§ Supplied passage:
==================================================
Curator's Insight - Morris & Co.
LEANNE SANTORO shares four major embroideries from Morris & Co.
Building on the Gallery’s existing and substantial holdings, four major Morris & Company works – embroideries – were recently acquired through the bequest of Joanna Erlistoun Simpson (née Thomson) through the Art Gallery of South Australia Foundation. Joanna Simpson is the granddaughter of Erlistoun Mitchell (née Barr Smith), the embroiderer.
The four embroideries were designed by May Morris, daughter of William Morris, the leading figure in the British Arts and Crafts Movement, established in London in 1887 as a reaction to the poor state of British design and manufacture. Many of the group, including the founders of Morris & Co., saw the decline in British design and workmanship as a consequence of the mechanical processes of industrialisation, arguing for a return to the handmade. The arts and crafts movement had a palpable presence in Adelaide, with teaching at the School of Design under British-trained Harry P. Gill’s direction and many works of art imported from Britain at the turn of the century.
The works offered for acquisition to the Gallery were purchased from Morris & Co. by wealthy Adelaide residents Robert and Joanna Barr Smith, one of Morris & Co.’s most significant international clients. Seven houses in and around Adelaide were extensively furnished by three generations of the family over a period of forty-five years.
A pioneer of art embroidery, May Morris ran the embroidery department of Morris & Co. and was a successful designer of wallpaper, jewellery and woven textiles. As part of the firm’s range, May Morris designed embroidery kits, which were then sent from Britain to clients around the world. Each kit included a design marked in outline, accompanied by a small completed sample section, which indicated the stitching techniques and colours to be employed. It was a highly successful business model and the kits sold in great numbers. The four works acquired were embroidered from such kits by the Barr Smiths’ daughter, Erlistoun, in Adelaide. The designs could also be purchased ‘complete’ for a higher fee, although Erlistoun enjoyed stitching the works herself, reflecting the arts and crafts philosophy of workers taking pleasure in making items by hand.
The acquisitions comprise Vine leaf table cover, an intricately designed piece combining several patterns. The entire surface of the cover is embroidered, unlike many other table covers, which were embroidered only around the border, with the central section left unembellished. Floral motifs adorn Adelaide, two panels from a screen, which were designed and named especially for the Barr Smiths, a sign of their importance as frequent clients of Morris & Co. An extant photograph shows Erlistoun sitting in front of a wooden screen bearing the two panels. Small embroideries such as these were often used in screens or as cushion covers.
Fruit garden portière contains an orchard of flowering and fruiting trees arranged on the surface and connected by vine tendrils, with the background Oak fabric visible behind the design. Fruit garden, also known as Orchard, is regarded as one of May Morris’s most outstanding designs. She exhibited a version of it at the 1890 Arts and Crafts exhibition in London. A portière is a hanging curtain placed over a door or over the doorless entrance to a room, its name derived from the French word for door, porte. This work is currently on display in gallery 18.
Leanne is Curator of Decorative Arts and Design at AGSA. This article first appeared in AGSA Magazine Issue 38.
==================================================
§ Material provided:

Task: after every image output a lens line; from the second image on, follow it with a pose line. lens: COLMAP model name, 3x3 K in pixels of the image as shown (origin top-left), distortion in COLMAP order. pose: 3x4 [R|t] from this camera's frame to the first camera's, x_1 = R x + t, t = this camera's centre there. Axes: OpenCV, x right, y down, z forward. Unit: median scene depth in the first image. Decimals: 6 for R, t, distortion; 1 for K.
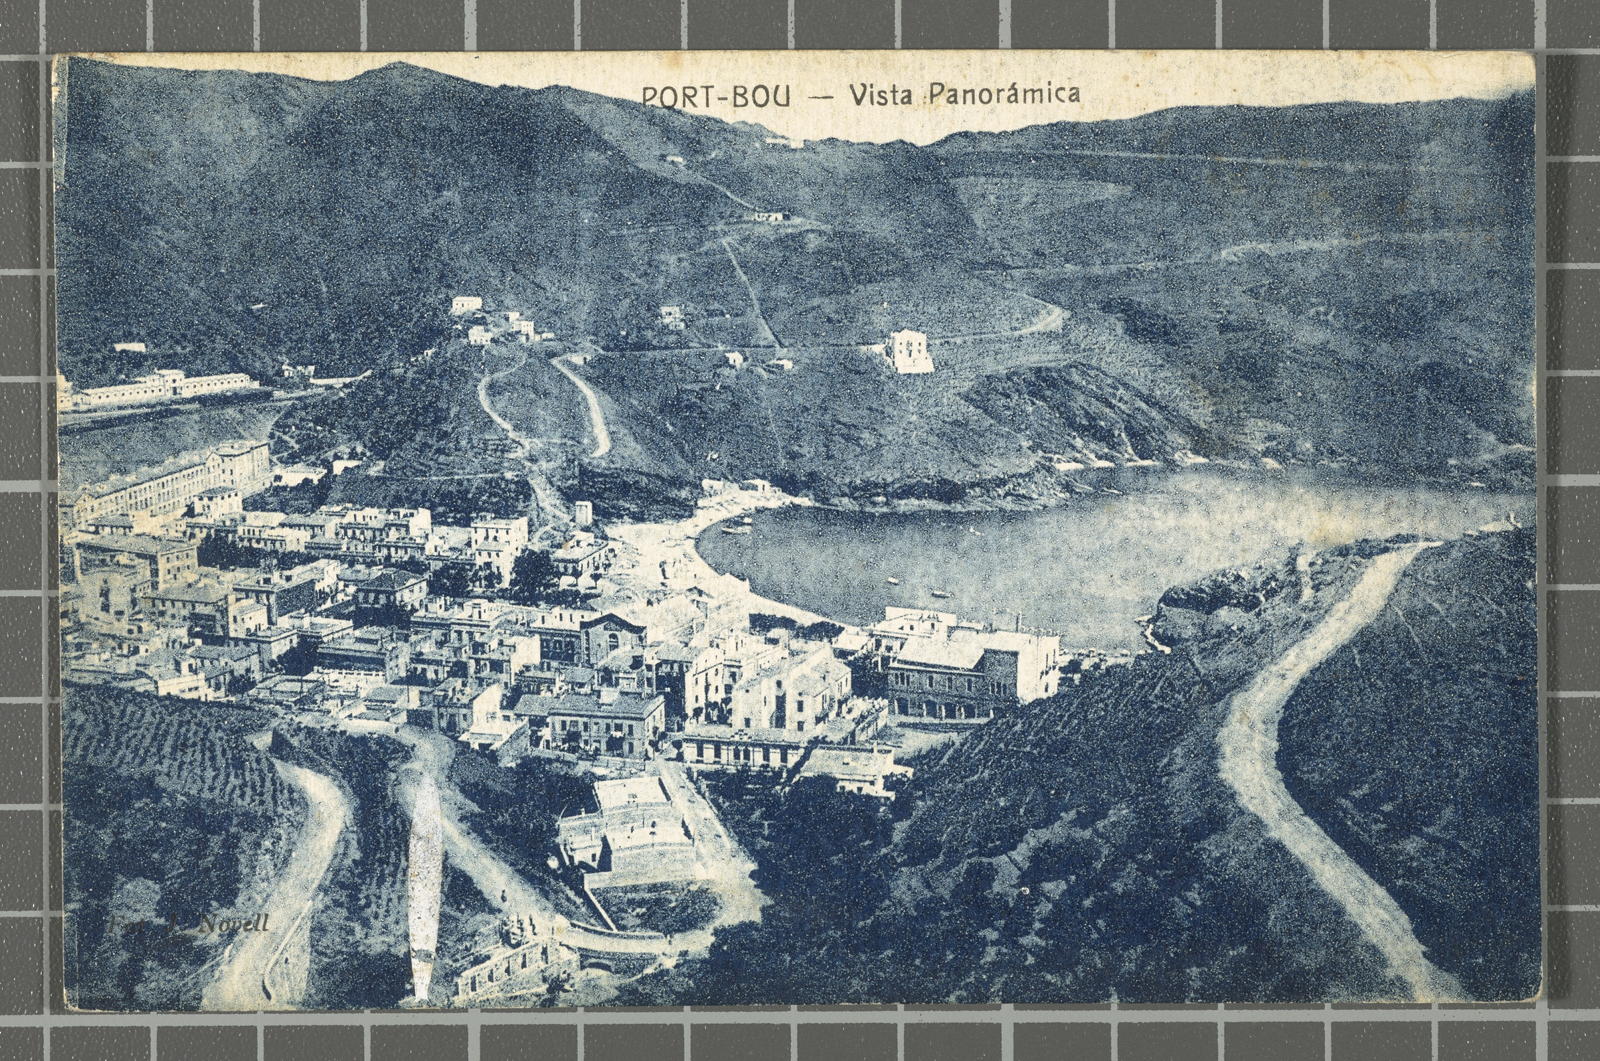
lens RADIAL K [[5557.9, 0, 795.8], [0, 5557.9, 528.1], [0, 0, 1]] dist [1.260233, 0.000000]
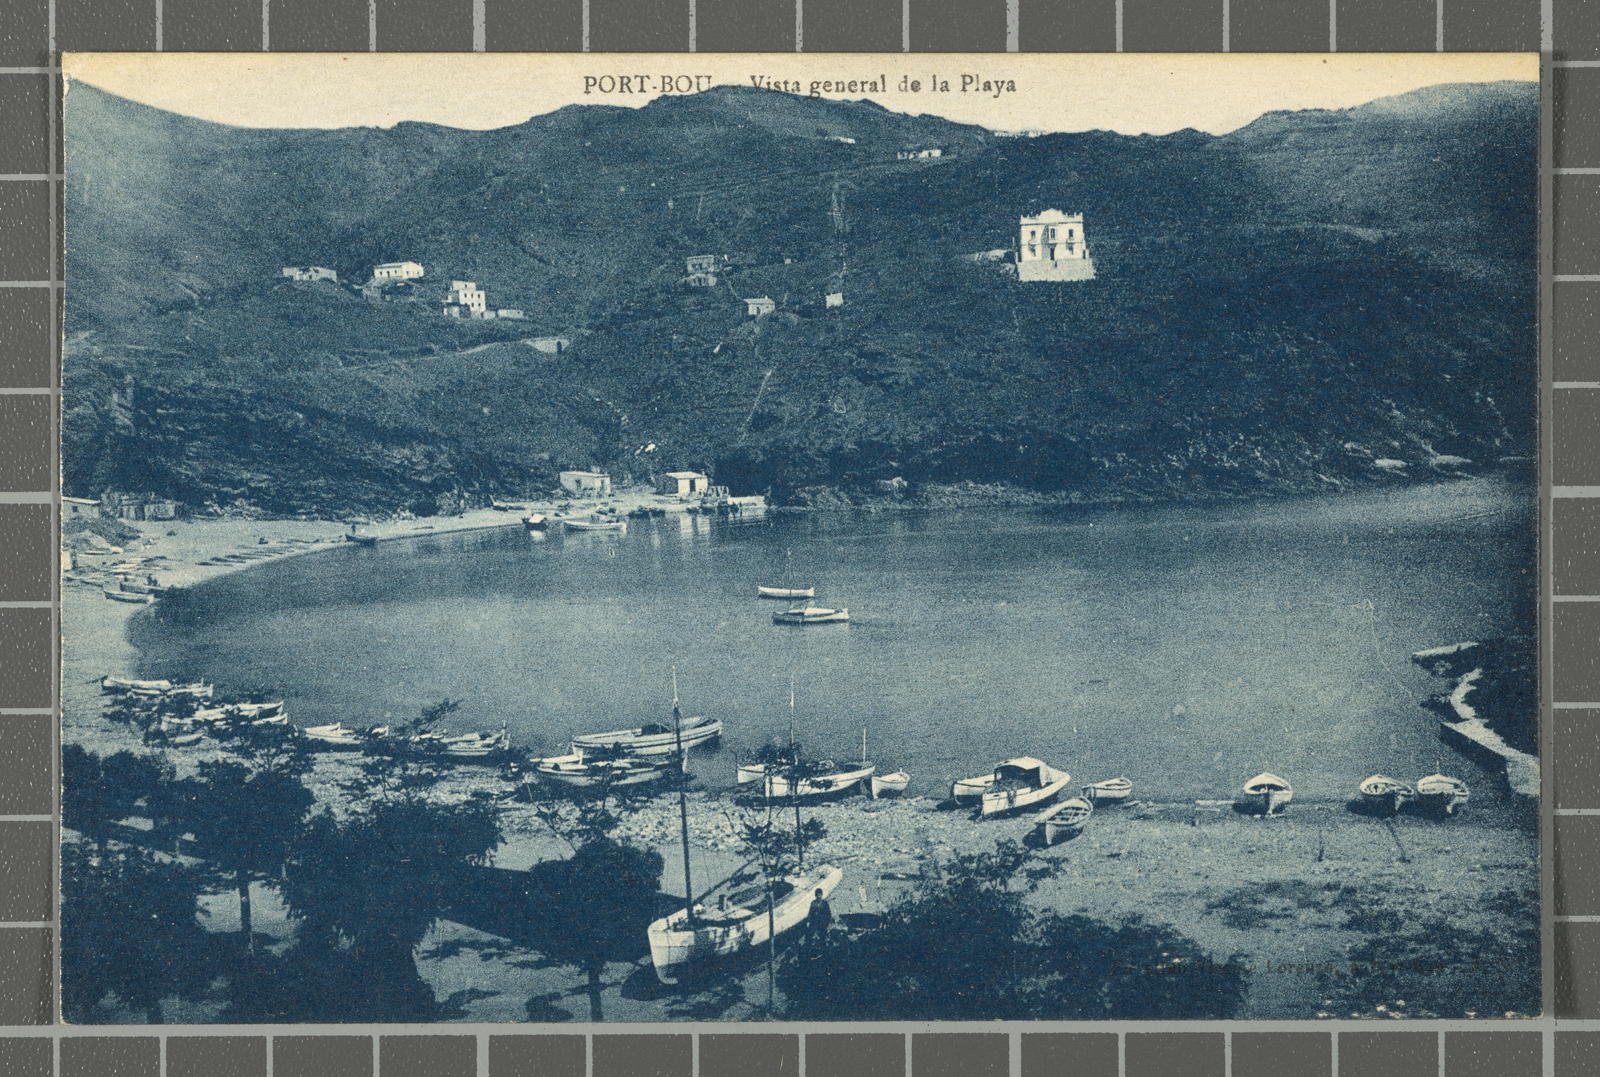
==================================================
§ Using the information:
1. Based on the Morris & Co. embroideries article, decide whether each statement agrees with it. Answer yes or no, and quote the words that settle it.
(a) The British Arts and Crafts Movement was established in London in 1887.
(b) The four acquired works were bought already stitched.
(c) The Fruit garden portière is currently on display in gallery 18.
2. Reproduce word for word the stretch of the Morris & Co. embroideries article from "The works offered" through "of forty-five years.".
3. List the titles that the Morris & Co. embroideries article gives for the acquired embroideries.

§ Task-by-task results:
1.
(a) Yes: "established in London in 1887"
(b) No: "The four works acquired were embroidered from such kits by the Barr Smiths’ daughter, Erlistoun, in Adelaide."
(c) Yes: "This work is currently on display in gallery 18."

2.
The works offered for acquisition to the Gallery were purchased from Morris & Co. by wealthy Adelaide residents Robert and Joanna Barr Smith, one of Morris & Co.’s most significant international clients. Seven houses in and around Adelaide were extensively furnished by three generations of the family over a period of forty-five years.

3.
Vine leaf table cover
Adelaide
Fruit garden portière